(Collected data entries)

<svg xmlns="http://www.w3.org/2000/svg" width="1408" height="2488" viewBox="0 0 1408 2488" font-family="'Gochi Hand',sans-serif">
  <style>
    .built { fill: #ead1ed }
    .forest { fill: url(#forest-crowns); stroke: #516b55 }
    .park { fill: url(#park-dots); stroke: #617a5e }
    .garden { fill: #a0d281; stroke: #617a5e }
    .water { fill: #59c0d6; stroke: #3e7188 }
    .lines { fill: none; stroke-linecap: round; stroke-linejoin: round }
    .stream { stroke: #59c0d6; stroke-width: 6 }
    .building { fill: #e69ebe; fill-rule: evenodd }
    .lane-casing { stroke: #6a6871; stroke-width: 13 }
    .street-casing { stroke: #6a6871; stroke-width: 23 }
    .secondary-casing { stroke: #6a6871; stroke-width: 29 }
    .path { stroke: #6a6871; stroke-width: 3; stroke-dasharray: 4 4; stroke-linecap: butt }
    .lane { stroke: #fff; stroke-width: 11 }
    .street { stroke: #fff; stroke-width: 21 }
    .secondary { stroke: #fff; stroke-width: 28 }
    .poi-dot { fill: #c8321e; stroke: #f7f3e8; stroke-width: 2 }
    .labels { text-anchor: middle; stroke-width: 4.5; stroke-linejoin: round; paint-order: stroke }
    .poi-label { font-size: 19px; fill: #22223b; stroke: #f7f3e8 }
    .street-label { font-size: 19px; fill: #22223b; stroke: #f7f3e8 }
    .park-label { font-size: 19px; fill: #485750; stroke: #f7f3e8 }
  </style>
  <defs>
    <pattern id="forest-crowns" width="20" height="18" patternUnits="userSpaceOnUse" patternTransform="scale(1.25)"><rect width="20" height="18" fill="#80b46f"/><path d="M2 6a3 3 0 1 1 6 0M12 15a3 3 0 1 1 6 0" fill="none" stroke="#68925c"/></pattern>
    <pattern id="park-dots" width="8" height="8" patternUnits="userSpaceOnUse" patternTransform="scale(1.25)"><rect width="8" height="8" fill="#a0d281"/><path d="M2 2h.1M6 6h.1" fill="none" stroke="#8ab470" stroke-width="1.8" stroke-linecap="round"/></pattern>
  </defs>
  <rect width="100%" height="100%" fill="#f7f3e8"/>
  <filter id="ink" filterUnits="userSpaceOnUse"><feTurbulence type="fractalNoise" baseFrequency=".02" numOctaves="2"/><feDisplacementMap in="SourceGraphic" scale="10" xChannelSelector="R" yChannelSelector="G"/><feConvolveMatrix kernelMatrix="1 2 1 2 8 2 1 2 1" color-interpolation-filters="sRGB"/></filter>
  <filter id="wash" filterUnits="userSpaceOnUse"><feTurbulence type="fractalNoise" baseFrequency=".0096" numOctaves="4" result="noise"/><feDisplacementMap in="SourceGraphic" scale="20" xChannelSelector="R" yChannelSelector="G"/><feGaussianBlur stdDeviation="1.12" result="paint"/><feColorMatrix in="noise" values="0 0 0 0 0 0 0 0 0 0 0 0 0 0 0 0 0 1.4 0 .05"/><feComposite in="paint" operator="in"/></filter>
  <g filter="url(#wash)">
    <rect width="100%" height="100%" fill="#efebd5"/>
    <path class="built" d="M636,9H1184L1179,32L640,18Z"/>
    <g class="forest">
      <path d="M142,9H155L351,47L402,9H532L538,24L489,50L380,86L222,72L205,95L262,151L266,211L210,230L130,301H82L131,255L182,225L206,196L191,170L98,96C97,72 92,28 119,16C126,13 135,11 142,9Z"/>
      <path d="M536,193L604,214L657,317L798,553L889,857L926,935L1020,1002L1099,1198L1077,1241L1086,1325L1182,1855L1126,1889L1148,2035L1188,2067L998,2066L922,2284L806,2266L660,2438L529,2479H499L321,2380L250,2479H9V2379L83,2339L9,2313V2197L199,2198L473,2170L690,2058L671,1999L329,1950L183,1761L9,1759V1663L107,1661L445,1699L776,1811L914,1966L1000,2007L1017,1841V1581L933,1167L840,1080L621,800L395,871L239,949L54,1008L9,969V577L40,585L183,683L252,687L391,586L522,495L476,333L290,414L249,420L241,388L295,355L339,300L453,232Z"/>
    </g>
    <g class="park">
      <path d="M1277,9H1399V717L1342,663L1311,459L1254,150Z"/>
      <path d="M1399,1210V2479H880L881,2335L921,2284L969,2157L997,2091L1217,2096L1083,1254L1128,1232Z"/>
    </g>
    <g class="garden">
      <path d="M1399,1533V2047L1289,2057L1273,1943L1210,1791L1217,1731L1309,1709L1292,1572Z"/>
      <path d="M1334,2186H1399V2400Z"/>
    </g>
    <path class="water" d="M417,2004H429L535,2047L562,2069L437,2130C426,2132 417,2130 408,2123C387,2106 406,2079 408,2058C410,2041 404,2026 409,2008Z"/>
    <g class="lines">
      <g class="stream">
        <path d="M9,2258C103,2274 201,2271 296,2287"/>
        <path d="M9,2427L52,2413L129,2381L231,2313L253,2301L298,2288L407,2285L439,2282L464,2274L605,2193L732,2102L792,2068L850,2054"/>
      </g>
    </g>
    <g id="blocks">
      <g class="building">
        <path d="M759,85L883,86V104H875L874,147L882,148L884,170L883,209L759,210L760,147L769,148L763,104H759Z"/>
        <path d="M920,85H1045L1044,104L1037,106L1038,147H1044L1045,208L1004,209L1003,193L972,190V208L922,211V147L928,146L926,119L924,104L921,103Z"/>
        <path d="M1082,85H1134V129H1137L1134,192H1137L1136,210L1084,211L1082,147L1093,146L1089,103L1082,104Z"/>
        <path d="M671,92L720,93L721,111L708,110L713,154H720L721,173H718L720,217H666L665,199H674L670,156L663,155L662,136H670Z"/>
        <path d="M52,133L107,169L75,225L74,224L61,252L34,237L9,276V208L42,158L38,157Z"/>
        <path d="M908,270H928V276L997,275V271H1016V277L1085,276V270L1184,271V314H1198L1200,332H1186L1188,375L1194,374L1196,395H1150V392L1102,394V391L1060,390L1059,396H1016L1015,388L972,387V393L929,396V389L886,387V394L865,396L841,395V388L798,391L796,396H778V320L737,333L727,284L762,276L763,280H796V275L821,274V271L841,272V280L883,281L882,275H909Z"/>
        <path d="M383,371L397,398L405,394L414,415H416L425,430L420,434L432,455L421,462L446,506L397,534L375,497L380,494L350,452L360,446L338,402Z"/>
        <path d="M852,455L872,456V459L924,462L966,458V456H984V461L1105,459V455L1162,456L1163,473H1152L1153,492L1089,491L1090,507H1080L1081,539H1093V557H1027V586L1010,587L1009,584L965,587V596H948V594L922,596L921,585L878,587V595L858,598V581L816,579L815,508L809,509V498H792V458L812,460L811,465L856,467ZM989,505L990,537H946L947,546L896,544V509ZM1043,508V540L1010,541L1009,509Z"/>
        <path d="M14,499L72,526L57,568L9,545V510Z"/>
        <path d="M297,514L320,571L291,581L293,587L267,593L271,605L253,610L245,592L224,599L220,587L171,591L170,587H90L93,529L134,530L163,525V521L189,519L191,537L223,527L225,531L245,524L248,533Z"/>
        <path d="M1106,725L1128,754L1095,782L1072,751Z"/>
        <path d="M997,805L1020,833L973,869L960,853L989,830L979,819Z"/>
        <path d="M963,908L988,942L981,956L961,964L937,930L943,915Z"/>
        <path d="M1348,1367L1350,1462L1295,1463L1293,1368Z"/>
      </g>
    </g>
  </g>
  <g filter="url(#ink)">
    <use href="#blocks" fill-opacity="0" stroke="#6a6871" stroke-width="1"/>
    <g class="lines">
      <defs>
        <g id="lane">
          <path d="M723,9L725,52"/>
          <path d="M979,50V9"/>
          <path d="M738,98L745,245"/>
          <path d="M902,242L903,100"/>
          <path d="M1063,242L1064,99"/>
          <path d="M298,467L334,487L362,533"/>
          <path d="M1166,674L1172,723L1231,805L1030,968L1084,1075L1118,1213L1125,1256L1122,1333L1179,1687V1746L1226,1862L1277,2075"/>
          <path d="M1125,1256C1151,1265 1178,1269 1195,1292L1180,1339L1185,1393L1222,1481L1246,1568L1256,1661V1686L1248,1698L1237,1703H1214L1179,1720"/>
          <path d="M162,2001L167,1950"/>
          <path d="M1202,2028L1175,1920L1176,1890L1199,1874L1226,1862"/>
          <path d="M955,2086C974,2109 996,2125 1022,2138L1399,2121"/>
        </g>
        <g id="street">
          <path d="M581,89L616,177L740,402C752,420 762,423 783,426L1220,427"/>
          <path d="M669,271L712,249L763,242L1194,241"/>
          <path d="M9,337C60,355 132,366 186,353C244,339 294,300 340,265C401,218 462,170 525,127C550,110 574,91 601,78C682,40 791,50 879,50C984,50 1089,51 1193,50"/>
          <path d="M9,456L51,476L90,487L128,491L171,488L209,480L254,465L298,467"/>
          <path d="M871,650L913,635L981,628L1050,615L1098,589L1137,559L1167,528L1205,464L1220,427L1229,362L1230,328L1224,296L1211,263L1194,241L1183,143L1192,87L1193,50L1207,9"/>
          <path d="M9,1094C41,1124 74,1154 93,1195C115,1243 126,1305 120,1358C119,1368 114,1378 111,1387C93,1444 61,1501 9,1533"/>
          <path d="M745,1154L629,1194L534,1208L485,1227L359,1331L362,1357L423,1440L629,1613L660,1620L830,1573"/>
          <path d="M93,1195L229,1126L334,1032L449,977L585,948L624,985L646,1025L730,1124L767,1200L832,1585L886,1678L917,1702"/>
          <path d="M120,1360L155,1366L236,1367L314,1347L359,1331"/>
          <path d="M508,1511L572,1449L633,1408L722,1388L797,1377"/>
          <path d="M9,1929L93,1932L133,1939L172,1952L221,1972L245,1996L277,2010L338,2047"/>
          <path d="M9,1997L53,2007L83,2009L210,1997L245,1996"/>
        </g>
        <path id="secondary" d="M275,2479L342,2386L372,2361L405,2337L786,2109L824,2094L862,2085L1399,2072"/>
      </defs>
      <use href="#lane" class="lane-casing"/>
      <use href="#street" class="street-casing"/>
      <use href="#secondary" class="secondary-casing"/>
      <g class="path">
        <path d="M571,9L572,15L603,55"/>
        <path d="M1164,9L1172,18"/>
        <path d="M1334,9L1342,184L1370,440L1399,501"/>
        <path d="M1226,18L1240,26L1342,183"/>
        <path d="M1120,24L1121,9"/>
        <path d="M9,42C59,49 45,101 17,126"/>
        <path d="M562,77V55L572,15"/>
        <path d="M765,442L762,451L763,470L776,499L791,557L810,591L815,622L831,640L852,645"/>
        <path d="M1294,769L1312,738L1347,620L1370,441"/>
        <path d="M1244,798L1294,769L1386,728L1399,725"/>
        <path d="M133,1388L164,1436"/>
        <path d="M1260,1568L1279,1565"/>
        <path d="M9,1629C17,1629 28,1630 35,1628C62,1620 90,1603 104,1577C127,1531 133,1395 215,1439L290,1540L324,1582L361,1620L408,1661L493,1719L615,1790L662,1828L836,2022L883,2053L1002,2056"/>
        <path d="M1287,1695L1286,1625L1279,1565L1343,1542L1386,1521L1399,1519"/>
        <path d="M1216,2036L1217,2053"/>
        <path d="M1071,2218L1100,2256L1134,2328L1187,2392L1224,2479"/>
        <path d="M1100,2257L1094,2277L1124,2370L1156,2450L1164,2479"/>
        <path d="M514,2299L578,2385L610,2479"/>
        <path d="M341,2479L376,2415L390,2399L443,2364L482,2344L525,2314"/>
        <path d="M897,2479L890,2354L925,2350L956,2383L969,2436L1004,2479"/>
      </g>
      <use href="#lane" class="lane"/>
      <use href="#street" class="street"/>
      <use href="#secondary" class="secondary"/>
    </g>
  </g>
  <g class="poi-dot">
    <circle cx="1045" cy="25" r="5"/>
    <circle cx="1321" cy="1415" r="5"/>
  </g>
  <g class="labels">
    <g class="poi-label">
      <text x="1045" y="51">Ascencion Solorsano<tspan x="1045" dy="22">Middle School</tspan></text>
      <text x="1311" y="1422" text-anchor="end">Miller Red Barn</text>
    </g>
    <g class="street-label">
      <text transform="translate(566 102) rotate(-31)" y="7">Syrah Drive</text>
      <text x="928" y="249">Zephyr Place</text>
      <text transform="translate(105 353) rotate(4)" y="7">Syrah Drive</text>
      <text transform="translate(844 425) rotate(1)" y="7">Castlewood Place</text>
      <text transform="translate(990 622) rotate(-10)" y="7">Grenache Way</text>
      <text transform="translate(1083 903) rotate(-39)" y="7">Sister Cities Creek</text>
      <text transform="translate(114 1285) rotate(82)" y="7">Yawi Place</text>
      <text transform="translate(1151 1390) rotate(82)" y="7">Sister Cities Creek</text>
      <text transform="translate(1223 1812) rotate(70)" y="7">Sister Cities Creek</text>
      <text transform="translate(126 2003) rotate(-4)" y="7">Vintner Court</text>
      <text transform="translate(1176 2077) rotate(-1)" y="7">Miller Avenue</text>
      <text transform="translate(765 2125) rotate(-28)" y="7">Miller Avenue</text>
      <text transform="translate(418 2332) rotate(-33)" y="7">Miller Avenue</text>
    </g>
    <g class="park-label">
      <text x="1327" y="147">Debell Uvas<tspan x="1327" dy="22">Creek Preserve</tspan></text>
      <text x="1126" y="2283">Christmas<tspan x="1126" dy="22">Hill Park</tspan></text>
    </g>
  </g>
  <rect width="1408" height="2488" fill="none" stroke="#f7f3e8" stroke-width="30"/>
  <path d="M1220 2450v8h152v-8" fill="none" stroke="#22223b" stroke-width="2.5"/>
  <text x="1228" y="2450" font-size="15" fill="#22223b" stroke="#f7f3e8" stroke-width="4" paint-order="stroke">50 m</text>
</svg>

__Required work__
The answer is the lines above between the line holding "#6a6871; stroke-width: 3;" and the line holding "#c8321e; stroke: #f7f3e8;", inclusive, each written out exactly, and no others.

__Solved problem__
    .path { stroke: #6a6871; stroke-width: 3; stroke-dasharray: 4 4; stroke-linecap: butt }
    .lane { stroke: #fff; stroke-width: 11 }
    .street { stroke: #fff; stroke-width: 21 }
    .secondary { stroke: #fff; stroke-width: 28 }
    .poi-dot { fill: #c8321e; stroke: #f7f3e8; stroke-width: 2 }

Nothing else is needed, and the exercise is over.